===== Data shown

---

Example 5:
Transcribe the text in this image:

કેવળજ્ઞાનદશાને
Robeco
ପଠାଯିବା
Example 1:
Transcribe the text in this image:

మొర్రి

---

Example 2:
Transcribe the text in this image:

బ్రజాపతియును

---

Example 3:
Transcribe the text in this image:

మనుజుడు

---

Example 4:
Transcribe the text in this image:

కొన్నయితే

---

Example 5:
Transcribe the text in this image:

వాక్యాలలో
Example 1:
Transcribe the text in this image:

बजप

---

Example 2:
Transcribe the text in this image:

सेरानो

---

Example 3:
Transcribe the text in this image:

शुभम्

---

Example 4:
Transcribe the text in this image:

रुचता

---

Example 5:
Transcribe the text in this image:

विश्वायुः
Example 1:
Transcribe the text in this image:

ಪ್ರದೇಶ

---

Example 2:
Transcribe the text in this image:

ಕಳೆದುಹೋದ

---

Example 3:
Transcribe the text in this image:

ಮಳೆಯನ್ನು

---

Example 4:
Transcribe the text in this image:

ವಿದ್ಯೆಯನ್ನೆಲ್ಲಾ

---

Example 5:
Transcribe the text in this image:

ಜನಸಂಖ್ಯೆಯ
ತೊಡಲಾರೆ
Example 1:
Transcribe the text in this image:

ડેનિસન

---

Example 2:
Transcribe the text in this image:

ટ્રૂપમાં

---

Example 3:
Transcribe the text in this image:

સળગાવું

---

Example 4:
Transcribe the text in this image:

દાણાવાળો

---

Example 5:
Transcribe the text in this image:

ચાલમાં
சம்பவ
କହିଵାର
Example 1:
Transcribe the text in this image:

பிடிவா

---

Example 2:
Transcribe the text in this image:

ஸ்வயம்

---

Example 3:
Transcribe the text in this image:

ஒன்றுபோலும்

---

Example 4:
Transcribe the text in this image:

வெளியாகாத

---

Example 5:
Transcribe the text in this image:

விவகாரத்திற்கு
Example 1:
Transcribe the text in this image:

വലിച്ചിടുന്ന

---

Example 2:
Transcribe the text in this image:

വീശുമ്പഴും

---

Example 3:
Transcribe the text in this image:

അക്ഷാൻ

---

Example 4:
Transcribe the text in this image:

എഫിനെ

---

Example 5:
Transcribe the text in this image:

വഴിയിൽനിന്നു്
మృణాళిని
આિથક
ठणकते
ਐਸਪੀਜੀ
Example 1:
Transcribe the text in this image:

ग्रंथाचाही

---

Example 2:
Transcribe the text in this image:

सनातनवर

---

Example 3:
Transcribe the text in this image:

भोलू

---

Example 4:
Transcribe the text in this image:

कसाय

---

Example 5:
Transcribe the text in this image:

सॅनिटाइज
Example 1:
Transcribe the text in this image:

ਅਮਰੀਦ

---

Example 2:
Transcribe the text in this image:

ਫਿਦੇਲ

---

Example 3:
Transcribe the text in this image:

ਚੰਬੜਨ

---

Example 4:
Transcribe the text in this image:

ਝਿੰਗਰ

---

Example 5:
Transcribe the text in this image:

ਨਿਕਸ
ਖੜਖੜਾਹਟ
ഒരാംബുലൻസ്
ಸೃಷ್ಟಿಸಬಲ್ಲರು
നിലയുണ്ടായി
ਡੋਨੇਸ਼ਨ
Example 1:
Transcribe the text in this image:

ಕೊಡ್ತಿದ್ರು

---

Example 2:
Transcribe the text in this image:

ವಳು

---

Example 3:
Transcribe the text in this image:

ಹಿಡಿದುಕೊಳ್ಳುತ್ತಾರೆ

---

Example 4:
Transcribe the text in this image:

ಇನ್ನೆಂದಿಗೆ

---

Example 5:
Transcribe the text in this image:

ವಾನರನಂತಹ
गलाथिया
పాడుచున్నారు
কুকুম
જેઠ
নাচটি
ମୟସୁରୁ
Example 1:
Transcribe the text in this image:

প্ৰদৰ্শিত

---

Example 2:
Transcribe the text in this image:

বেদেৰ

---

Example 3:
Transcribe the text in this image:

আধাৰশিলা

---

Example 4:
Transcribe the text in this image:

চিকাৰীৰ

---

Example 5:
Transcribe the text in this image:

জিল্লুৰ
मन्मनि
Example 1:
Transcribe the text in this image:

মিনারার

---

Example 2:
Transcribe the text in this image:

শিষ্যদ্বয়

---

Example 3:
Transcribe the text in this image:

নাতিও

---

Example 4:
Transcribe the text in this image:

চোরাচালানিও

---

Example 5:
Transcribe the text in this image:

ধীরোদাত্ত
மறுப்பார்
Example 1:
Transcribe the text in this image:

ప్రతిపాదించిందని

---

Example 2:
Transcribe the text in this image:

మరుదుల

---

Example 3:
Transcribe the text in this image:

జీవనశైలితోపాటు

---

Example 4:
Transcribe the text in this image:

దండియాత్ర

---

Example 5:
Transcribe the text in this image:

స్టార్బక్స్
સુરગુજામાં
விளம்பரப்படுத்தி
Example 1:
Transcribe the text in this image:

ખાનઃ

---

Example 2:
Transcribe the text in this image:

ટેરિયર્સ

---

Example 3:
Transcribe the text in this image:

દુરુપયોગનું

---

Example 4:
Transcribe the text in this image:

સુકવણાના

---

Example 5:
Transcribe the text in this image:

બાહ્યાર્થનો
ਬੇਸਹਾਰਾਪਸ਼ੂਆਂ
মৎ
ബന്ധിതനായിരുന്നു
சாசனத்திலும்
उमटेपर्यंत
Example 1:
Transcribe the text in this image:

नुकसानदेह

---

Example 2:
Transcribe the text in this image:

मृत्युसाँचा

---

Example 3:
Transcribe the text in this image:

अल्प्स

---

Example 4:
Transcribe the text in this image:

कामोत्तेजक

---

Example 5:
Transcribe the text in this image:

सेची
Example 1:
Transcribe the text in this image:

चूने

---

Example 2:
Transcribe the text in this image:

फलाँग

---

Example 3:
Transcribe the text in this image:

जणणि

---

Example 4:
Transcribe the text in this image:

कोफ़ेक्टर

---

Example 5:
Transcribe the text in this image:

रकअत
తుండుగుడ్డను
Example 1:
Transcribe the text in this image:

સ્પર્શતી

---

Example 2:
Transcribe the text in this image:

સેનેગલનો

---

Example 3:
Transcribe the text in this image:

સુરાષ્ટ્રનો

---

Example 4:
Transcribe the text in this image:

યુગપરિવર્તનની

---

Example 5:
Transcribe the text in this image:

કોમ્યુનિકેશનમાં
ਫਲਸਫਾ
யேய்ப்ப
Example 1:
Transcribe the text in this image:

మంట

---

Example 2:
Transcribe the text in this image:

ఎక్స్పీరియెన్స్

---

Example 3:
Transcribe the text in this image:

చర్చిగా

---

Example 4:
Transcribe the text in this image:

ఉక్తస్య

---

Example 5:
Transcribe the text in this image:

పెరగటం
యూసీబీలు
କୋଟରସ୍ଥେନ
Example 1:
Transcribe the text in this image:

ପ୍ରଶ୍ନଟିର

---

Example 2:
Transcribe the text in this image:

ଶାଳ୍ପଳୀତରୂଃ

==========

Problem: All the records above need to be output exactly, with none omitted.

Solution to this task:
---

Example 5:
Transcribe the text in this image:

કેવળજ્ઞાનદશાને
Robeco
ପଠାଯିବା
Example 1:
Transcribe the text in this image:

మొర్రి

---

Example 2:
Transcribe the text in this image:

బ్రజాపతియును

---

Example 3:
Transcribe the text in this image:

మనుజుడు

---

Example 4:
Transcribe the text in this image:

కొన్నయితే

---

Example 5:
Transcribe the text in this image:

వాక్యాలలో
Example 1:
Transcribe the text in this image:

बजप

---

Example 2:
Transcribe the text in this image:

सेरानो

---

Example 3:
Transcribe the text in this image:

शुभम्

---

Example 4:
Transcribe the text in this image:

रुचता

---

Example 5:
Transcribe the text in this image:

विश्वायुः
Example 1:
Transcribe the text in this image:

ಪ್ರದೇಶ

---

Example 2:
Transcribe the text in this image:

ಕಳೆದುಹೋದ

---

Example 3:
Transcribe the text in this image:

ಮಳೆಯನ್ನು

---

Example 4:
Transcribe the text in this image:

ವಿದ್ಯೆಯನ್ನೆಲ್ಲಾ

---

Example 5:
Transcribe the text in this image:

ಜನಸಂಖ್ಯೆಯ
ತೊಡಲಾರೆ
Example 1:
Transcribe the text in this image:

ડેનિસન

---

Example 2:
Transcribe the text in this image:

ટ્રૂપમાં

---

Example 3:
Transcribe the text in this image:

સળગાવું

---

Example 4:
Transcribe the text in this image:

દાણાવાળો

---

Example 5:
Transcribe the text in this image:

ચાલમાં
சம்பவ
କହିଵାର
Example 1:
Transcribe the text in this image:

பிடிவா

---

Example 2:
Transcribe the text in this image:

ஸ்வயம்

---

Example 3:
Transcribe the text in this image:

ஒன்றுபோலும்

---

Example 4:
Transcribe the text in this image:

வெளியாகாத

---

Example 5:
Transcribe the text in this image:

விவகாரத்திற்கு
Example 1:
Transcribe the text in this image:

വലിച്ചിടുന്ന

---

Example 2:
Transcribe the text in this image:

വീശുമ്പഴും

---

Example 3:
Transcribe the text in this image:

അക്ഷാൻ

---

Example 4:
Transcribe the text in this image:

എഫിനെ

---

Example 5:
Transcribe the text in this image:

വഴിയിൽനിന്നു്
మృణాళిని
આિથક
ठणकते
ਐਸਪੀਜੀ
Example 1:
Transcribe the text in this image:

ग्रंथाचाही

---

Example 2:
Transcribe the text in this image:

सनातनवर

---

Example 3:
Transcribe the text in this image:

भोलू

---

Example 4:
Transcribe the text in this image:

कसाय

---

Example 5:
Transcribe the text in this image:

सॅनिटाइज
Example 1:
Transcribe the text in this image:

ਅਮਰੀਦ

---

Example 2:
Transcribe the text in this image:

ਫਿਦੇਲ

---

Example 3:
Transcribe the text in this image:

ਚੰਬੜਨ

---

Example 4:
Transcribe the text in this image:

ਝਿੰਗਰ

---

Example 5:
Transcribe the text in this image:

ਨਿਕਸ
ਖੜਖੜਾਹਟ
ഒരാംബുലൻസ്
ಸೃಷ್ಟಿಸಬಲ್ಲರು
നിലയുണ്ടായി
ਡੋਨੇਸ਼ਨ
Example 1:
Transcribe the text in this image:

ಕೊಡ್ತಿದ್ರು

---

Example 2:
Transcribe the text in this image:

ವಳು

---

Example 3:
Transcribe the text in this image:

ಹಿಡಿದುಕೊಳ್ಳುತ್ತಾರೆ

---

Example 4:
Transcribe the text in this image:

ಇನ್ನೆಂದಿಗೆ

---

Example 5:
Transcribe the text in this image:

ವಾನರನಂತಹ
गलाथिया
పాడుచున్నారు
কুকুম
જેઠ
নাচটি
ମୟସୁରୁ
Example 1:
Transcribe the text in this image:

প্ৰদৰ্শিত

---

Example 2:
Transcribe the text in this image:

বেদেৰ

---

Example 3:
Transcribe the text in this image:

আধাৰশিলা

---

Example 4:
Transcribe the text in this image:

চিকাৰীৰ

---

Example 5:
Transcribe the text in this image:

জিল্লুৰ
मन्मनि
Example 1:
Transcribe the text in this image:

মিনারার

---

Example 2:
Transcribe the text in this image:

শিষ্যদ্বয়

---

Example 3:
Transcribe the text in this image:

নাতিও

---

Example 4:
Transcribe the text in this image:

চোরাচালানিও

---

Example 5:
Transcribe the text in this image:

ধীরোদাত্ত
மறுப்பார்
Example 1:
Transcribe the text in this image:

ప్రతిపాదించిందని

---

Example 2:
Transcribe the text in this image:

మరుదుల

---

Example 3:
Transcribe the text in this image:

జీవనశైలితోపాటు

---

Example 4:
Transcribe the text in this image:

దండియాత్ర

---

Example 5:
Transcribe the text in this image:

స్టార్బక్స్
સુરગુજામાં
விளம்பரப்படுத்தி
Example 1:
Transcribe the text in this image:

ખાનઃ

---

Example 2:
Transcribe the text in this image:

ટેરિયર્સ

---

Example 3:
Transcribe the text in this image:

દુરુપયોગનું

---

Example 4:
Transcribe the text in this image:

સુકવણાના

---

Example 5:
Transcribe the text in this image:

બાહ્યાર્થનો
ਬੇਸਹਾਰਾਪਸ਼ੂਆਂ
মৎ
ബന്ധിതനായിരുന്നു
சாசனத்திலும்
उमटेपर्यंत
Example 1:
Transcribe the text in this image:

नुकसानदेह

---

Example 2:
Transcribe the text in this image:

मृत्युसाँचा

---

Example 3:
Transcribe the text in this image:

अल्प्स

---

Example 4:
Transcribe the text in this image:

कामोत्तेजक

---

Example 5:
Transcribe the text in this image:

सेची
Example 1:
Transcribe the text in this image:

चूने

---

Example 2:
Transcribe the text in this image:

फलाँग

---

Example 3:
Transcribe the text in this image:

जणणि

---

Example 4:
Transcribe the text in this image:

कोफ़ेक्टर

---

Example 5:
Transcribe the text in this image:

रकअत
తుండుగుడ్డను
Example 1:
Transcribe the text in this image:

સ્પર્શતી

---

Example 2:
Transcribe the text in this image:

સેનેગલનો

---

Example 3:
Transcribe the text in this image:

સુરાષ્ટ્રનો

---

Example 4:
Transcribe the text in this image:

યુગપરિવર્તનની

---

Example 5:
Transcribe the text in this image:

કોમ્યુનિકેશનમાં
ਫਲਸਫਾ
யேய்ப்ப
Example 1:
Transcribe the text in this image:

మంట

---

Example 2:
Transcribe the text in this image:

ఎక్స్పీరియెన్స్

---

Example 3:
Transcribe the text in this image:

చర్చిగా

---

Example 4:
Transcribe the text in this image:

ఉక్తస్య

---

Example 5:
Transcribe the text in this image:

పెరగటం
యూసీబీలు
କୋଟରସ୍ଥେନ
Example 1:
Transcribe the text in this image:

ପ୍ରଶ୍ନଟିର

---

Example 2:
Transcribe the text in this image:

ଶାଳ୍ପଳୀତରୂଃ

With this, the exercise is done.